[Uterine leiomyomatosis in the female in late menopause].
Hospital de Gineco Obstetricia Luis Castelazo Ayala, Instituto Mexicano del Seguro Social, México D.F.Ginecología y obstetricia de México 09/1998; 66:358-61.
Leiomyomatosis is less frequent in old woman, and its clinical and histological characteristic in late postmenopause are unknown. Uterine leiomyomas were confirmed histologically in 14 out of 69 patients (20.2%) who were 65 or older and in whom a vaginal hysterectomy was performed. Another group without myomas was paired by age to the study group. In both groups, the uterine volume and the minor diameter of the uterus were compared, as well as age at menarche, menopause and duration of the menstrual life. Statistical analysis was done with ANOVA. It was observed, as expected, that uterine volumes of women with leiomyomatosis were significantly greater (p < 0.01) than those of women that did not have myomas; however, the smaller uterine diameters were not significantly different between the two groups, which is an important finding for surgical treatment of these patients.
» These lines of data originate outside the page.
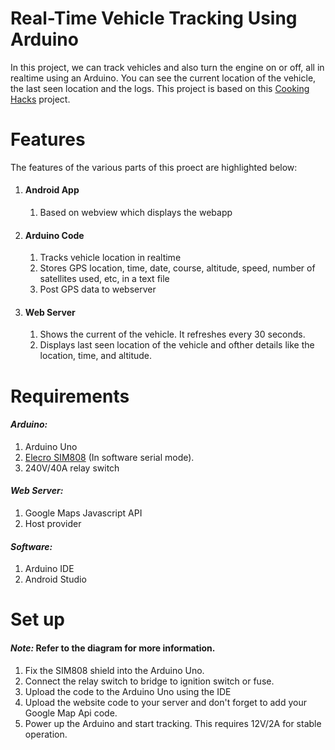 # Real-Time Vehicle Tracking Using Arduino

In this project, we can track vehicles and also turn the engine on or off, all in realtime using an Arduino. You can see the current location of the vehicle, the last seen location and the logs. This project is based on this [Cooking Hacks](https://www.cooking-hacks.com/projects/arduino-realtime-gps-gprs-vehicle-tracking) project.

# Features

The features of the various parts of this proect are highlighted below:

1.  #### Android  App

    1. Based on webview which displays the webapp

2.  #### Arduino Code

    1. Tracks vehicle location in realtime
    2. Stores GPS location, time, date, course, altitude, speed, number of satellites used, etc, in a text file 
    3. Post GPS data to webserver

3. #### Web Server

    1. Shows the current of the vehicle. It refreshes every 30 seconds.
    2. Displays last seen location of the vehicle and ofther details like the location, time, and altitude. 


# Requirements

#### *Arduino:*  

  1. Arduino Uno
  2. [Elecro SIM808](https://www.aliexpress.com/item/High-Quality-SIM808-GPRS-GSM-GPS-Shield-2-in-1-Shield-GSM-GPRS-GPS-Development-Board/32515326895.html) (In software serial mode). 
  3. 240V/40A relay switch

#### *Web Server:*

  1.   Google Maps Javascript API
  2.   Host provider

#### *Software:*

  1. Arduino IDE
  2. Android Studio


# Set up

#### *Note:* Refer to the diagram for more information. 

  1. Fix the SIM808 shield into the Arduino Uno.
  2. Connect the relay switch to bridge to ignition switch or fuse. 
  2. Upload the code to the Arduino Uno using the IDE
  3. Upload the website code to your server and don't forget to add your Google Map Api code.
  4. Power up the Arduino and start tracking. This requires 12V/2A for stable operation. 


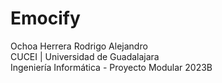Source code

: # Emocify

Ochoa Herrera Rodrigo Alejandro  
CUCEI | Universidad de Guadalajara  
Ingeniería Informática - Proyecto Modular 2023B
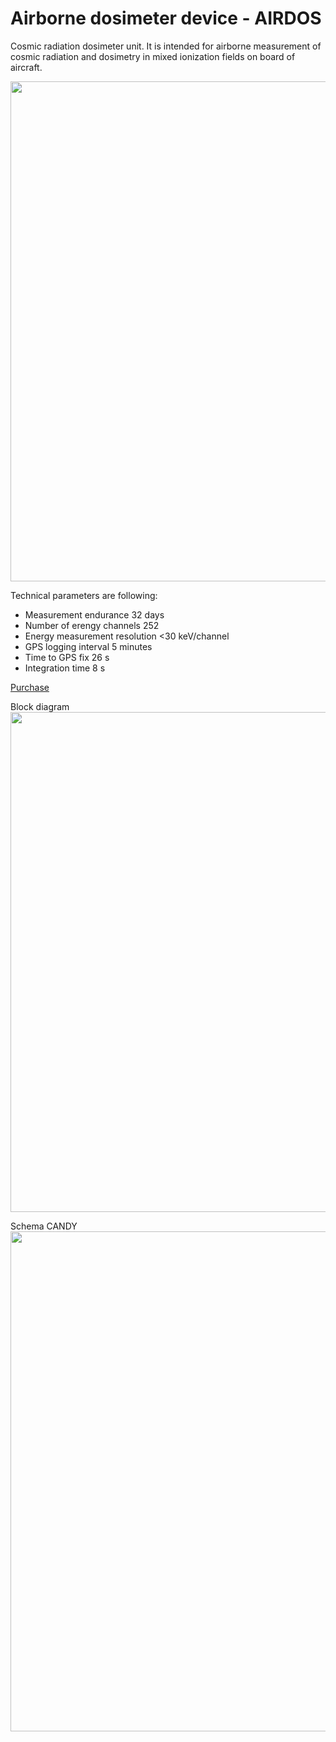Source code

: # Airborne dosimeter device - AIRDOS

Cosmic radiation dosimeter unit. It is intended for airborne measurement of cosmic radiation and dosimetry in mixed ionization fields on board of aircraft. 

<img src="https://raw.githubusercontent.com/UniversalScientificTechnologies/AIRDOS/master/DOC/src/img/AIRDOS01A_box.JPG" width="800" />

Technical parameters are following: 

* Measurement endurance 32 days
* Number of erengy channels    252
* Energy measurement resolution    <30 keV/channel
* GPS logging interval    5 minutes
* Time to GPS fix	26 s
* Integration time    8 s

[Purchase](http://www.ust.cz/shop/product_info.php?&products_id=269)

Block diagram
<img src="https://raw.githubusercontent.com/UniversalScientificTechnologies/AIRDOS/master/SCH_PCB/AIRDOS01A_block.jpeg" width="800" />

Schema CANDY
<img src="https://raw.githubusercontent.com/UniversalScientificTechnologies/AIRDOS/blob/master/SCH_PCB/CANDY/CANDY01A/CANDY01A_SCH.jpg" width="800" />


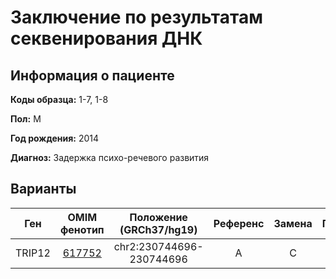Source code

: # Заключение по результатам секвенирования ДНК

## Информация о пациенте

**Коды образца:** 1-7, 1-8

**Пол:** М

**Год рождения:** 2014

**Диагноз:** Задержка психо-речевого развития

## Варианты

| Ген    | OMIM фенотип | Положение (GRCh37/hg19)   | Референс | Замена | Генотип | Экзон | Тип замены | Частота аллеля | Глубина прочтения |
|:------:|:------------:|:-------------------------:|:--------:|:------:|:-------:|:-----:|:----------:|:--------------:|:-----------------:|
| TRIP12 | [617752](https://omim.org/entry/)       | chr2:230744696-230744696  | A        | C      | 0/1     | 1/40  | splicing   | -              | 17                |
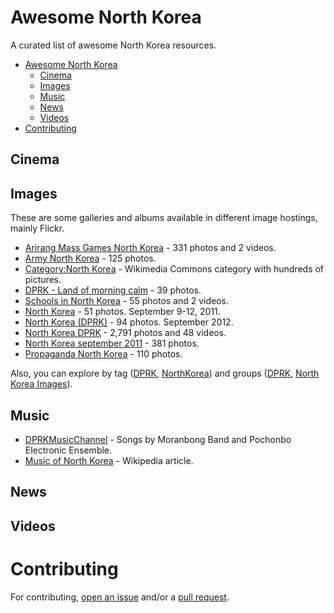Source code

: # Awesome North Korea

A curated list of awesome North Korea resources.

- [Awesome North Korea](#awesome-northkorea)
    - [Cinema](#cinema)
    - [Images](#images)
    - [Music](#music)
    - [News](#news)
    - [Videos](#videos)
- [Contributing](#contributing)

## Cinema


## Images

These are some galleries and albums available in different image hostings, mainly Flickr.

* [Arirang Mass Games North Korea](https://secure.flickr.com/photos/mytripsmypics/sets/72157628201763951/) - 331 photos and 2 videos.
* [Army North Korea](https://secure.flickr.com/photos/mytripsmypics/sets/72157628202096001/) - 125 photos.
* [Category:North Korea](https://commons.wikimedia.org/wiki/Category:North_Korea) - Wikimedia Commons category with hundreds of pictures.
* [DPRK - Land of morning calm](https://secure.flickr.com/photos/31398230@N05/sets/72157654692246586) - 39 photos.
* [Schools in North Korea](https://secure.flickr.com/photos/mytripsmypics/sets/72157628202062371/) - 55 photos and 2 videos.
* [North Korea](https://secure.flickr.com/photos/samgellman/sets/72157627661307874/) - 51 photos. September 9-12, 2011.
* [North Korea (DPRK)](https://secure.flickr.com/photos/shining75/sets/72157631582514433/) - 94 photos. September 2012.
* [North Korea DPRK](https://secure.flickr.com/photos/mytripsmypics/sets/72157604812751507/) - 2,791 photos and 48 videos.
* [North Korea september 2011](https://secure.flickr.com/photos/mytripsmypics/sets/72157627770809988/) - 381 photos.
* [Propaganda North Korea](https://secure.flickr.com/photos/mytripsmypics/sets/72157628202040649/) - 110 photos.

Also, you can explore by tag ([DPRK](https://secure.flickr.com/photos/tags/dprk/), [NorthKorea](https://secure.flickr.com/photos/tags/northkorea/)) and groups ([DPRK](https://secure.flickr.com/groups/dprk/pool/), [North Korea Images](https://secure.flickr.com/groups/northkorea/pool/)).

## Music

* [DPRKMusicChannel](https://www.youtube.com/channel/UCcHJfWfZb-q7-dE4UvL4Dxw) - Songs by Moranbong Band and Pochonbo Electronic Ensemble.
* [Music of North Korea](https://en.wikipedia.org/wiki/Music_of_North_Korea) - Wikipedia article.

## News


## Videos


# Contributing

For contributing, [open an issue](https://github.com/emijrp/awesome-northkorea/issues) and/or a [pull request](https://github.com/emijrp/awesome-northkorea/pulls).
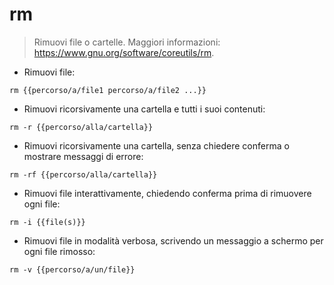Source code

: # rm

> Rimuovi file o cartelle.
> Maggiori informazioni: <https://www.gnu.org/software/coreutils/rm>.

- Rimuovi file:

`rm {{percorso/a/file1 percorso/a/file2 ...}}`

- Rimuovi ricorsivamente una cartella e tutti i suoi contenuti:

`rm -r {{percorso/alla/cartella}}`

- Rimuovi ricorsivamente una cartella, senza chiedere conferma o mostrare messaggi di errore:

`rm -rf {{percorso/alla/cartella}}`

- Rimuovi file interattivamente, chiedendo conferma prima di rimuovere ogni file:

`rm -i {{file(s)}}`

- Rimuovi file in modalità verbosa, scrivendo un messaggio a schermo per ogni file rimosso:

`rm -v {{percorso/a/un/file}}`

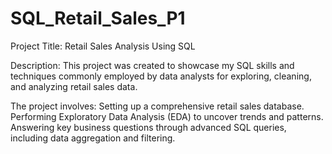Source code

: # SQL_Retail_Sales_P1
Project Title: Retail Sales Analysis Using SQL

Description:
This project was created to showcase my SQL skills and techniques commonly employed by data analysts for exploring, cleaning, and analyzing retail sales data.

The project involves:
                    Setting up a comprehensive retail sales database.
                    Performing Exploratory Data Analysis (EDA) to uncover trends and patterns.
                    Answering key business questions through advanced SQL queries, including data aggregation and filtering.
In addition, the menstrual life of patients with myomas was significantly greater (p < 0.04) than that of women without leiomyomatosis. In conclusion, one fifth women 65 years old or older can present myomas and consequently an increase in uterine volume, but without increase in minor diameters. Furthermore, the greater menstrual life span must be recognized as possible risk factor for the presence of leiomyomatosis.